▶ [EXERCISE DETAILS]:
Copy the records below exactly as they stand. Leave out the pictures.

▶ [RECORDS SHOWN]:
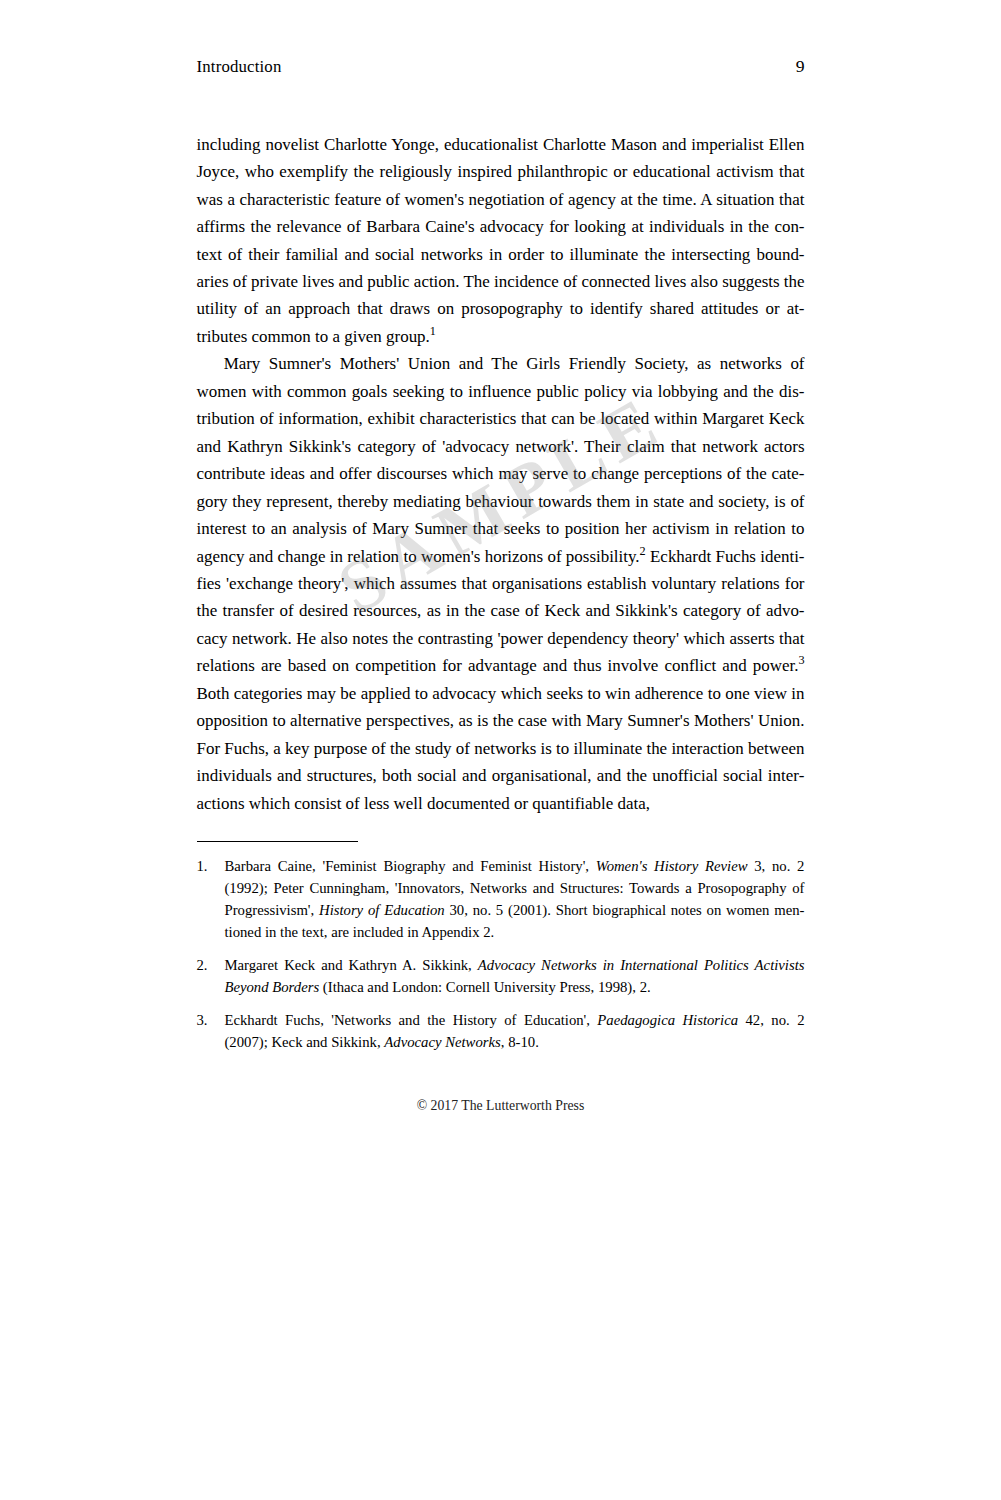SAMPLE
Introduction 9
including novelist Charlotte Yonge, educationalist Charlotte Mason and imperialist Ellen Joyce, who exemplify the religiously inspired philanthropic or educational activism that was a characteristic feature of women's negotiation of agency at the time. A situation that affirms the relevance of Barbara Caine's advocacy for looking at individuals in the context of their familial and social networks in order to illuminate the intersecting boundaries of private lives and public action. The incidence of connected lives also suggests the utility of an approach that draws on prosopography to identify shared attitudes or attributes common to a given group.1
Mary Sumner's Mothers' Union and The Girls Friendly Society, as networks of women with common goals seeking to influence public policy via lobbying and the distribution of information, exhibit characteristics that can be located within Margaret Keck and Kathryn Sikkink's category of 'advocacy network'. Their claim that network actors contribute ideas and offer discourses which may serve to change perceptions of the category they represent, thereby mediating behaviour towards them in state and society, is of interest to an analysis of Mary Sumner that seeks to position her activism in relation to agency and change in relation to women's horizons of possibility.2 Eckhardt Fuchs identifies 'exchange theory', which assumes that organisations establish voluntary relations for the transfer of desired resources, as in the case of Keck and Sikkink's category of advocacy network. He also notes the contrasting 'power dependency theory' which asserts that relations are based on competition for advantage and thus involve conflict and power.3 Both categories may be applied to advocacy which seeks to win adherence to one view in opposition to alternative perspectives, as is the case with Mary Sumner's Mothers' Union. For Fuchs, a key purpose of the study of networks is to illuminate the interaction between individuals and structures, both social and organisational, and the unofficial social interactions which consist of less well documented or quantifiable data,
Barbara Caine, 'Feminist Biography and Feminist History', Women's History Review 3, no. 2 (1992); Peter Cunningham, 'Innovators, Networks and Structures: Towards a Prosopography of Progressivism', History of Education 30, no. 5 (2001). Short biographical notes on women mentioned in the text, are included in Appendix 2.
Margaret Keck and Kathryn A. Sikkink, Advocacy Networks in International Politics Activists Beyond Borders (Ithaca and London: Cornell University Press, 1998), 2.
Eckhardt Fuchs, 'Networks and the History of Education', Paedagogica Historica 42, no. 2 (2007); Keck and Sikkink, Advocacy Networks, 8-10.
© 2017 The Lutterworth Press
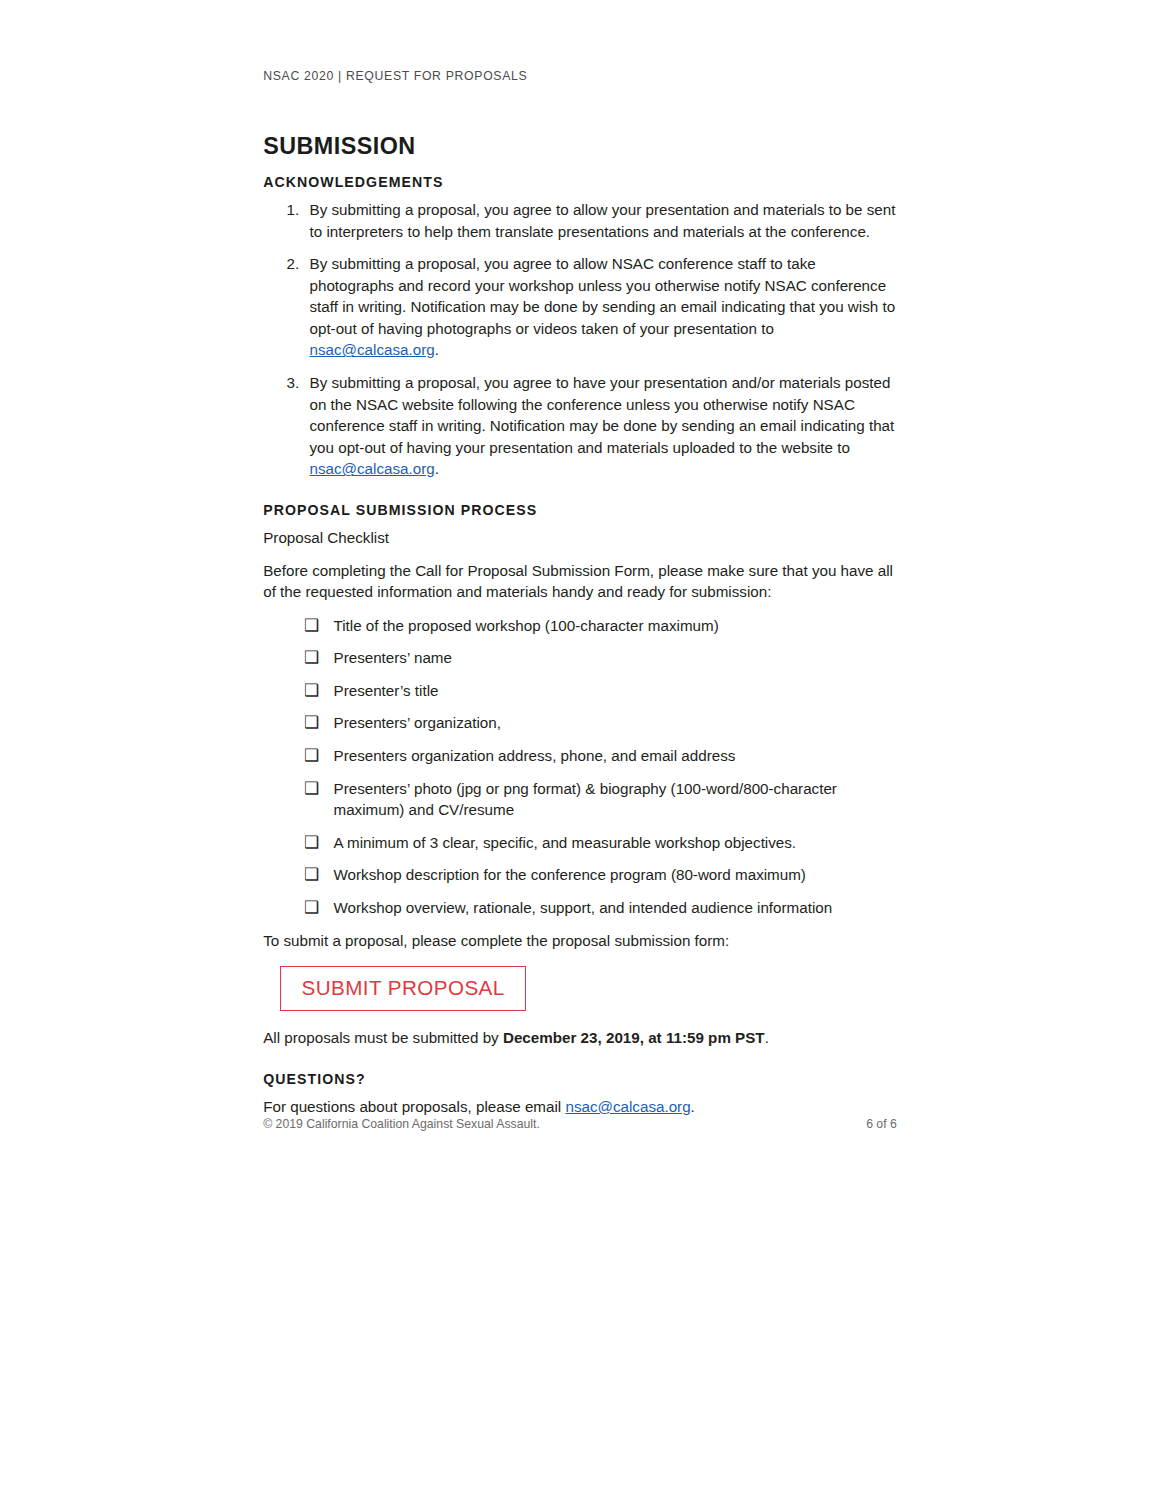NSAC 2020 | Request for Proposals
SUBMISSION
Acknowledgements
By submitting a proposal, you agree to allow your presentation and materials to be sent to interpreters to help them translate presentations and materials at the conference.
By submitting a proposal, you agree to allow NSAC conference staff to take photographs and record your workshop unless you otherwise notify NSAC conference staff in writing. Notification may be done by sending an email indicating that you wish to opt-out of having photographs or videos taken of your presentation to nsac@calcasa.org.
By submitting a proposal, you agree to have your presentation and/or materials posted on the NSAC website following the conference unless you otherwise notify NSAC conference staff in writing. Notification may be done by sending an email indicating that you opt-out of having your presentation and materials uploaded to the website to nsac@calcasa.org.
Proposal Submission Process
Proposal Checklist
Before completing the Call for Proposal Submission Form, please make sure that you have all of the requested information and materials handy and ready for submission:
Title of the proposed workshop (100-character maximum)
Presenters’ name
Presenter’s title
Presenters’ organization,
Presenters organization address, phone, and email address
Presenters’ photo (jpg or png format) & biography (100-word/800-character maximum) and CV/resume
A minimum of 3 clear, specific, and measurable workshop objectives.
Workshop description for the conference program (80-word maximum)
Workshop overview, rationale, support, and intended audience information
To submit a proposal, please complete the proposal submission form:
SUBMIT PROPOSAL
All proposals must be submitted by December 23, 2019, at 11:59 pm PST.
Questions?
For questions about proposals, please email nsac@calcasa.org.
© 2019 California Coalition Against Sexual Assault. 6 of 6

▶ [SOLUTION FOR THIS PROBLEM]:
SAMPLE
Introduction 9
including novelist Charlotte Yonge, educationalist Charlotte Mason and imperialist Ellen Joyce, who exemplify the religiously inspired philanthropic or educational activism that was a characteristic feature of women's negotiation of agency at the time. A situation that affirms the relevance of Barbara Caine's advocacy for looking at individuals in the context of their familial and social networks in order to illuminate the intersecting boundaries of private lives and public action. The incidence of connected lives also suggests the utility of an approach that draws on prosopography to identify shared attitudes or attributes common to a given group.1
Mary Sumner's Mothers' Union and The Girls Friendly Society, as networks of women with common goals seeking to influence public policy via lobbying and the distribution of information, exhibit characteristics that can be located within Margaret Keck and Kathryn Sikkink's category of 'advocacy network'. Their claim that network actors contribute ideas and offer discourses which may serve to change perceptions of the category they represent, thereby mediating behaviour towards them in state and society, is of interest to an analysis of Mary Sumner that seeks to position her activism in relation to agency and change in relation to women's horizons of possibility.2 Eckhardt Fuchs identifies 'exchange theory', which assumes that organisations establish voluntary relations for the transfer of desired resources, as in the case of Keck and Sikkink's category of advocacy network. He also notes the contrasting 'power dependency theory' which asserts that relations are based on competition for advantage and thus involve conflict and power.3 Both categories may be applied to advocacy which seeks to win adherence to one view in opposition to alternative perspectives, as is the case with Mary Sumner's Mothers' Union. For Fuchs, a key purpose of the study of networks is to illuminate the interaction between individuals and structures, both social and organisational, and the unofficial social interactions which consist of less well documented or quantifiable data,
Barbara Caine, 'Feminist Biography and Feminist History', Women's History Review 3, no. 2 (1992); Peter Cunningham, 'Innovators, Networks and Structures: Towards a Prosopography of Progressivism', History of Education 30, no. 5 (2001). Short biographical notes on women mentioned in the text, are included in Appendix 2.
Margaret Keck and Kathryn A. Sikkink, Advocacy Networks in International Politics Activists Beyond Borders (Ithaca and London: Cornell University Press, 1998), 2.
Eckhardt Fuchs, 'Networks and the History of Education', Paedagogica Historica 42, no. 2 (2007); Keck and Sikkink, Advocacy Networks, 8-10.
© 2017 The Lutterworth Press
NSAC 2020 | Request for Proposals
SUBMISSION
Acknowledgements
By submitting a proposal, you agree to allow your presentation and materials to be sent to interpreters to help them translate presentations and materials at the conference.
By submitting a proposal, you agree to allow NSAC conference staff to take photographs and record your workshop unless you otherwise notify NSAC conference staff in writing. Notification may be done by sending an email indicating that you wish to opt-out of having photographs or videos taken of your presentation to nsac@calcasa.org.
By submitting a proposal, you agree to have your presentation and/or materials posted on the NSAC website following the conference unless you otherwise notify NSAC conference staff in writing. Notification may be done by sending an email indicating that you opt-out of having your presentation and materials uploaded to the website to nsac@calcasa.org.
Proposal Submission Process
Proposal Checklist
Before completing the Call for Proposal Submission Form, please make sure that you have all of the requested information and materials handy and ready for submission:
Title of the proposed workshop (100-character maximum)
Presenters’ name
Presenter’s title
Presenters’ organization,
Presenters organization address, phone, and email address
Presenters’ photo (jpg or png format) & biography (100-word/800-character maximum) and CV/resume
A minimum of 3 clear, specific, and measurable workshop objectives.
Workshop description for the conference program (80-word maximum)
Workshop overview, rationale, support, and intended audience information
To submit a proposal, please complete the proposal submission form:
SUBMIT PROPOSAL
All proposals must be submitted by December 23, 2019, at 11:59 pm PST.
Questions?
For questions about proposals, please email nsac@calcasa.org.
© 2019 California Coalition Against Sexual Assault. 6 of 6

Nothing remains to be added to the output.